I am currently reading this book. I can’t put it down. It is easy, quick, fun, moving, light and fast.

My book – 100 pages to go.

Every spare minute, I pick it up and a read a few pages. I read it while walking. I read it at the traffic lights. I read it on the toilet. When I have finished it, I will miss it. I am currently addicted to it. But ask me in a months time whether I miss it? I will probably say no. I might even say ‘what book?’ Why? Because I will have moved onto something else.

My weird thought runs thus: books are like lovers. How you feel about the book you are reading mirrors how you might have felt about various lovers in your life.
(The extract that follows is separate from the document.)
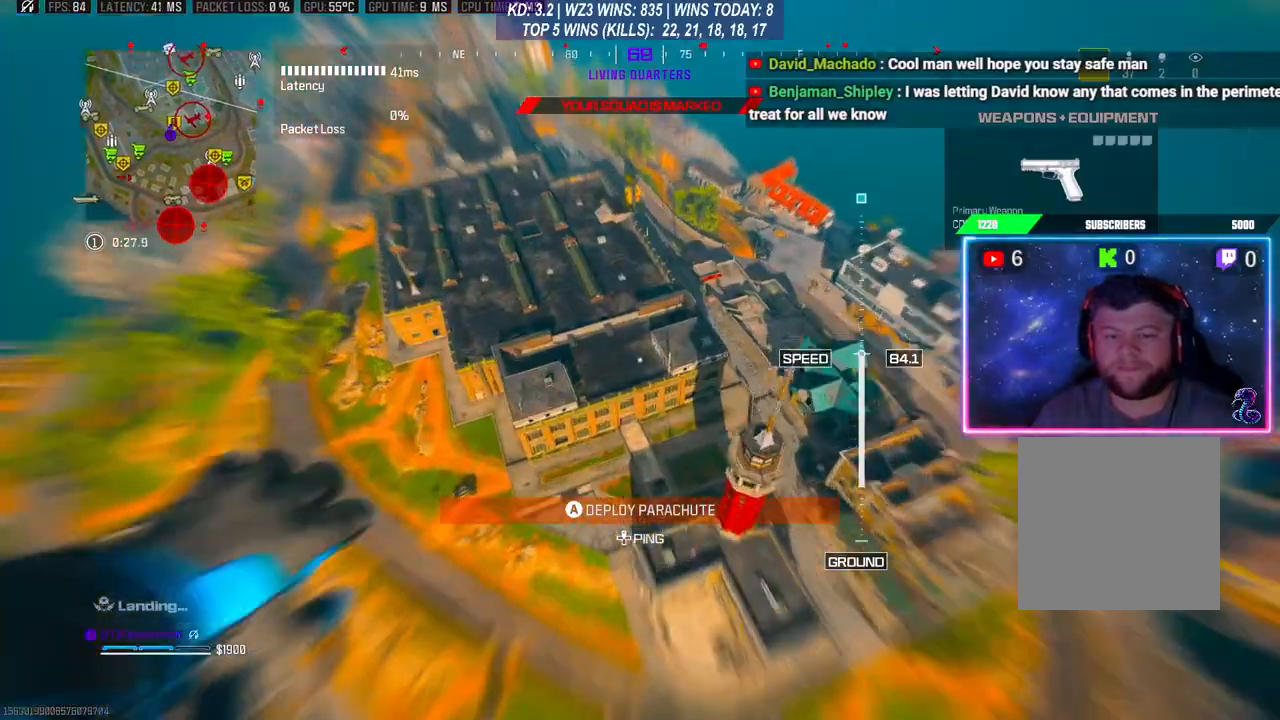
{"buttons": [], "left_stick": "down-right", "right_stick": "center", "events": [[333, "left_stick", "down-right"], [467, "right_stick", "center"]]}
This book, Never Greener, a rather good book (I recommend it), is by Ruth Jones (of Gavin and Stacey fame). She’s very talented. It isn’t meant to be literary. And as a result, it isn’t. So to me it is like an intense romantic encounter with someone who doesn’t have a huge amount of depth hiding below the attractive exterior. It’s message is clear – the grass isn’t greener. That’s it. I bet many of you reading this have had lovers that mirror this book: short, sweet, addictive but mono-layered. The relationship I’m talking about, short though it is, is all based on fancy. You fancy the pants off this person. They make you smile, tingle and long for more at the start and this tingle might actually last until near the end. But there isn’t a huge amount under the surface. The relationship ends as quickly as it started, once you realise you need more, especially if you race through it. You feel initially quite sad at the end. But then, you realise, it wouldn’t have lasted anyway.

I am also listening to this in my car. Now this book is a slow burner compared to Never Greener. It isn’t funny, light and fast. It is complicated, dense and intense. It wasn’t immediately lovable. I fancied it at first, but it took a while for it to grow on me, due to its complexity. Now, I feel a real, deep love as well as a fancy. It is a love that grows. It is the love that builds on that initial fancy. Ian McEwan is like your soul mate.

This book had me hooked, eventually.

Then, there is everything in between and further away. There are the sorts of books (lovers) you know you should read because they have a lot to offer but they just don’t do it for you (Ulysses by James Joyce). There are the dull and boring ones you are forced to read to please others (A Man for All Seasons) that you give away as soon as you can. There are those you buy on a whim at train stations, last the journey, and then are gone. Those are the one-night stands of the literary world.

A lover that is hard work.

So books are like lovers. I admit I haven’t had that many in my time but I read a lot so what I know about different types I have learnt in books. Ironic? Maybe.